REPUBLIKA.CO.ID, JAKARTA -- Pemerintah dan seluruh pemangku kepentingan di bidang pendidikan diminta memberi akses pengembangan karir yang setara dan inklusif bagi guru difabel.
"Guru difabel perlu mendapatkan kesempatan yang sama dengan guru lain dalam hal pelatihan dan sertifikasi untuk pengembangan karir dan profesionalitas, demi tercapainya pendidikan yang inklusif," kata dosen Pendidikan Luar Biasa Fakultas Ilmu Pendidikan (PLB FIP) Universitas Negeri Padang Antoni Tsaputra.
Antoni menyatakan, angka kelulusan anak difabel di tingkat Sekolah Dasar (SD) saja masih sangat rendah, yakni 56 persen. Untuk itu peran guru menjadi penting dalam membimbing, mengajar, dan memberdayakan peserta didik difabel.
Menurut dia, perlu ada insentif, tunjangan khusus, juga akses dan fasilitas yang memadai kepada guru difabel dalam rangka meningkatkan kompetensi. "Hidup dengan difabel itu mahal.
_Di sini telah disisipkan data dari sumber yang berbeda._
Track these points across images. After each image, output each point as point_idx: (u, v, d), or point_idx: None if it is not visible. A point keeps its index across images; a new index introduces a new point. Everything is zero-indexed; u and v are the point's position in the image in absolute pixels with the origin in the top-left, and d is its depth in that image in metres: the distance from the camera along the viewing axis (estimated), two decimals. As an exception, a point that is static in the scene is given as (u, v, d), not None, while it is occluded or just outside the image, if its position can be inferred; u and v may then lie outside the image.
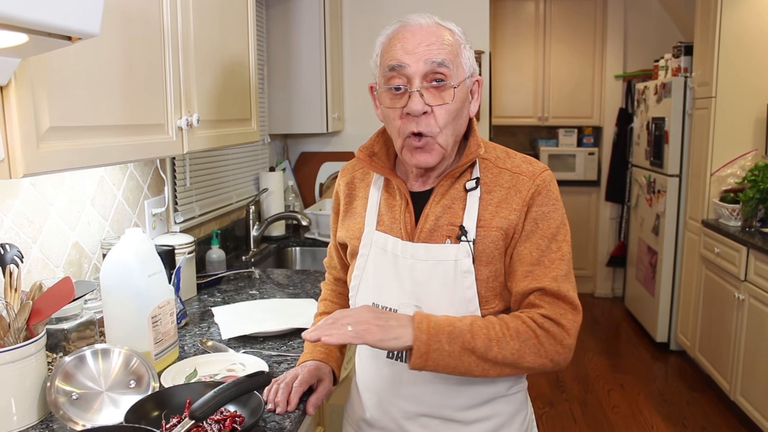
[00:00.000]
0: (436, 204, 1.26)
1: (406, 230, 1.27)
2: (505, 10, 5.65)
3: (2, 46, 0.85)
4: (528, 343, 1.15)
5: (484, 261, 1.21)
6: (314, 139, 3.95)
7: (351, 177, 1.43)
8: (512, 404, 1.32)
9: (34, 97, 1.05)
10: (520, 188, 1.23)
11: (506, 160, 1.28)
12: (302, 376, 1.35)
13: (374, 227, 1.32)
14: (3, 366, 1.22)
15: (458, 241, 1.22)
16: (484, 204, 1.23)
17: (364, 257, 1.32)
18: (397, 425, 1.31)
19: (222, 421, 1.22)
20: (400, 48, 1.18)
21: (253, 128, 2.15)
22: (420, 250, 1.24)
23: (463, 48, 1.23)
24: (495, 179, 1.25)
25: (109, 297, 1.49)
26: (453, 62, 1.19)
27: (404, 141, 1.22)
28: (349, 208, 1.41)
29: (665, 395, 3.83)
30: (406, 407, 1.29)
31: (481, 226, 1.22)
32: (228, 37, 1.91)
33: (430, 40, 1.18)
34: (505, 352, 1.14)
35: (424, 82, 1.17)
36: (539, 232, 1.21)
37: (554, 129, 5.93)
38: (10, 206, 1.49)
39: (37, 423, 1.28)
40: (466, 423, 1.28)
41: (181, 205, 2.44)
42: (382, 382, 1.32)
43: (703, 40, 3.93)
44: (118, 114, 1.33)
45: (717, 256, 3.63)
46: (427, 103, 1.17)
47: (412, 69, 1.17)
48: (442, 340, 1.12)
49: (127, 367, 1.35)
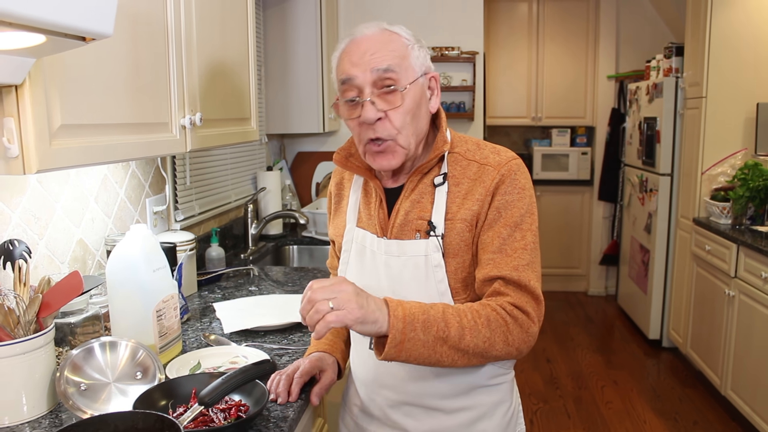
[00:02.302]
0: (406, 199, 1.29)
1: (381, 226, 1.32)
2: (498, 11, 5.70)
3: (20, 46, 0.89)
4: (498, 332, 1.16)
5: (451, 253, 1.24)
6: (311, 139, 3.99)
7: (340, 178, 1.48)
8: (494, 395, 1.34)
9: (47, 96, 1.08)
10: (485, 179, 1.24)
11: (475, 152, 1.29)
12: (303, 367, 1.38)
13: (355, 224, 1.38)
14: (14, 357, 1.25)
15: (427, 236, 1.25)
16: (451, 197, 1.26)
17: (347, 253, 1.39)
18: (383, 413, 1.37)
19: (227, 409, 1.26)
20: (348, 61, 1.22)
21: (253, 127, 2.19)
22: (392, 246, 1.29)
23: (411, 49, 1.24)
24: (463, 172, 1.27)
25: (115, 291, 1.53)
26: (400, 65, 1.21)
27: (365, 147, 1.26)
28: (338, 207, 1.47)
29: (658, 391, 3.88)
30: (389, 396, 1.34)
31: (448, 219, 1.25)
32: (228, 38, 1.94)
33: (374, 48, 1.21)
34: (477, 340, 1.15)
35: (374, 89, 1.21)
36: (502, 221, 1.22)
37: (548, 129, 5.99)
38: (18, 203, 1.52)
39: (47, 413, 1.31)
40: (447, 412, 1.32)
41: (182, 204, 2.47)
42: (367, 370, 1.38)
43: (693, 41, 3.99)
44: (125, 113, 1.36)
45: (708, 254, 3.68)
46: (380, 109, 1.21)
47: (360, 79, 1.21)
48: (417, 328, 1.11)
49: (133, 359, 1.38)
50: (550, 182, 5.81)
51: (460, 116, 3.92)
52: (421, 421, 1.33)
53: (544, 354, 4.47)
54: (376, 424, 1.40)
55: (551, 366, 4.28)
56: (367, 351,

Misalnya insentif yang diberikan pada guru non-difabel sama dengan yang diberikan kepada guru yang normal, belum tentu cukup. Karena di Indonesia ini belum ada sarana transportasi yang aksesibel, belum lagi yang membutuhkan pendamping," kata Antoni menjelaskan.
Dalam hal peningkatan kapasitas dan pengembangan profesionalitas guru, dosen yang berhasil menyelesaikan pendidikan doktoral di University of New South Wales Australia ini, mengatakan, terlepas dari pemajuan kerangka hukum yang menjamin hak-hak difabel terkait akses pendidikan yang setara, implementasi di lapangan masih belum sesuai dengan diharapkan. Langkah-langkah penting yang mesti dilakukan adalah advokasi kebijakan yang mendukung tenaga pendidik difabel, fasilitas dan aksesibilitas yang sesuai, dan yang paling penting adalah dukungan finansial dan teknis.
Dia menyampaikan, segala sesuatu yang berhubungan dengan penyandang difabel, harus ada keterlibatan difabel pula di dalamnya, termasuk dalam program pelatihan dan pengembangan profesionalisme guru yang inklusif. Selain itu, perlu ada regulasi yang mendukung dalam pengembangan profesi dan karir guru dengan difabel, dukungan teknologi yang memadai, serta program sertifikasi yang perlu mengadopsi metode pendidikan yang inklusif.